A tree can be yet another data structure to represent sets if it has the property of being an ordered binary tree. A binary tree is ordered if every item in its left branch is less than the item at its root, every item in its right branch is greater than the item at its root, and the two branches are themselves ordered. The empty tree, represented just by null, is also ordered. To test whether an item is a member of a set represented by an ordered binary tree, if the tree is empty, it is not. Otherwise, we first test whether the root item is the item being searched for, if so the item is a member. Otherwise, if the item is less than the root we can restrict search to the left branch since we know if it is present it must be in that branch, if the item is greater than the root we can restrict search to the right branch. This is similar to binary search, where each step in the algorithm cuts the problem size into half. Note, however, that there is no guarantee that a binary tree will have equal numbers of elements in its left and right branch. There are techniques to ensure trees are balanced in this way, but we will not have time in this course to cover them.

Week 9: 7/8 March

We continued looking at ordered binary trees used to implement sets. We looked at how linked binary trees could be altered destructively to represent adding and deleting items from a set. The technique used is to set a pointer to the root of the tree then move it down the left or right branch depending on whether the item to be added or deleted is less than or greater than the root. To add an item we do that until the pointer either points to a cell which already contains the item, in which case we do nothing (to keep the set property that adding an item which is already there causes no change), or it points to a cell where the next position it would move to, to the left or to the right as appropriate, has the value null. The field in the cell which contains null is then set to refer to a new cell which contains the item as its root and a null left and right branch. A similar process takes place to delete an item which is stored in a leaf cell (i.e. one with null for both branches): the pointer is moved to the left or right as appropriate until it points to the cell whose left or right branch is the leaf to be removed, and that pointer to the left or right branch is set to null. If the item to be deleted is in a cell one of whose branches is null then the pointer to that cell from the cell above it can be set to the other branch to remove the cell. The important thing in all these cases is that to change a linked structure the change must be done through a pointer to a cell which is linked into the structure by changing one of that cell's fields.

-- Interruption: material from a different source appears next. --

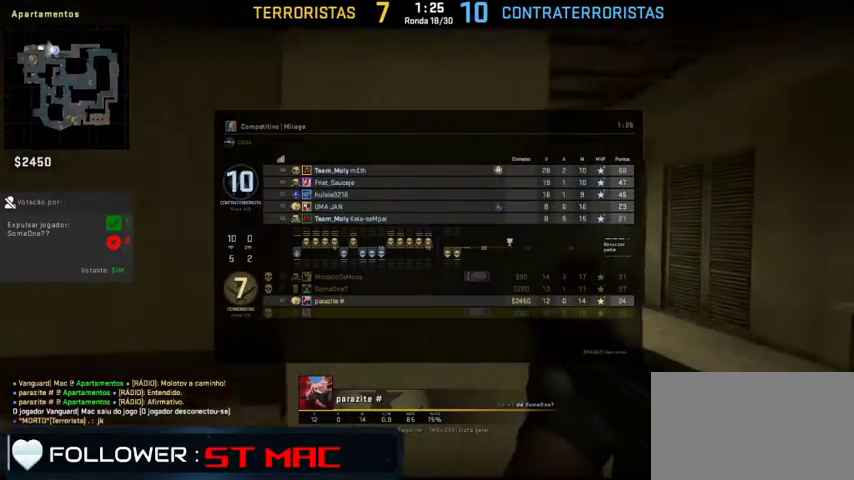
{"keys": ["tab"], "mouse": [], "events": []}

The difficult case with deleting an item from an ordered binary tree is when the item is in a cell neither of whose branches is null. The cell cannot just be removed to leave a "hole". What can be done is that the item to be removed is replaced by the largest item in its left branch and the cell holding that item is removed. This keeps the property that everything in the left branch is less than the root item and everything in the right branch is greater than the root item. The largest item in the left branch must be the one obtained by going to the left branch and moving down the right branches until the next right branch is null, the cell then reached is either a leaf or has a null right branch, so can be removed as described previously.

We looked at tree traversal which we saw when we considered how we could get a textual representation of the set represented by a tree. Tree traversal is any case where we need to go through every item in a tree. It involves a recursive algorithm with three parts: processing the root, going through the left branch recursively, and going through the right branch recursively. If the left branch is processed, then the root, then the right branch, this is referred to as in-order traversal and has the result that the items are processed in the ordering (e.g. numerical ascending with our tree of integers) used to order the binary tree. Processing the root, then the left branch then the right branch is referred to as pre-order traversal, while processing the left branch, the right branch and finally the root is known as post-order traversal.

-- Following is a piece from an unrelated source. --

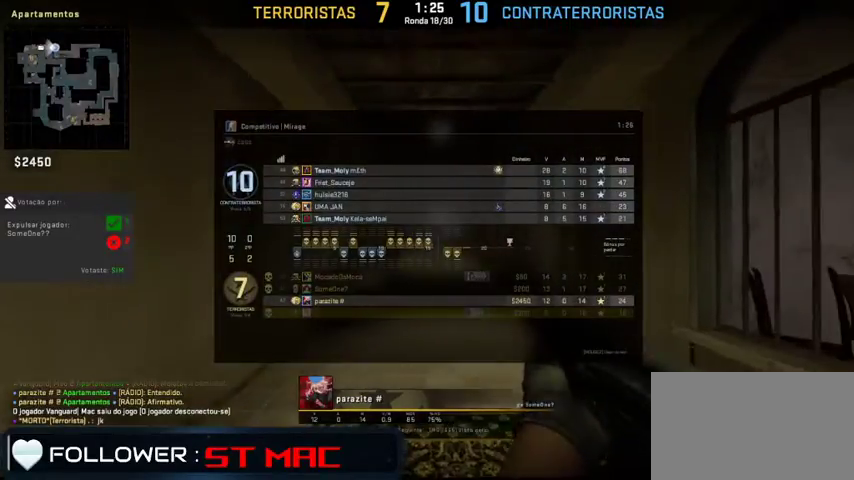
{"keys": ["tab"], "mouse": [], "events": []}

An implementation of sets using an ordered binary tree with the set operations implemented destructively can be found in IntSet16. Note this implementation also includes, for demonstration purposes, a method that will print the tree structure of the underlying representation. The printing is done with the root on the left and the branches growing towards the right. The set maintenance program front-end in UseIntSets15a causes its set to be represented by IntSet16, and includes an extra command t which prints the tree representation of the set.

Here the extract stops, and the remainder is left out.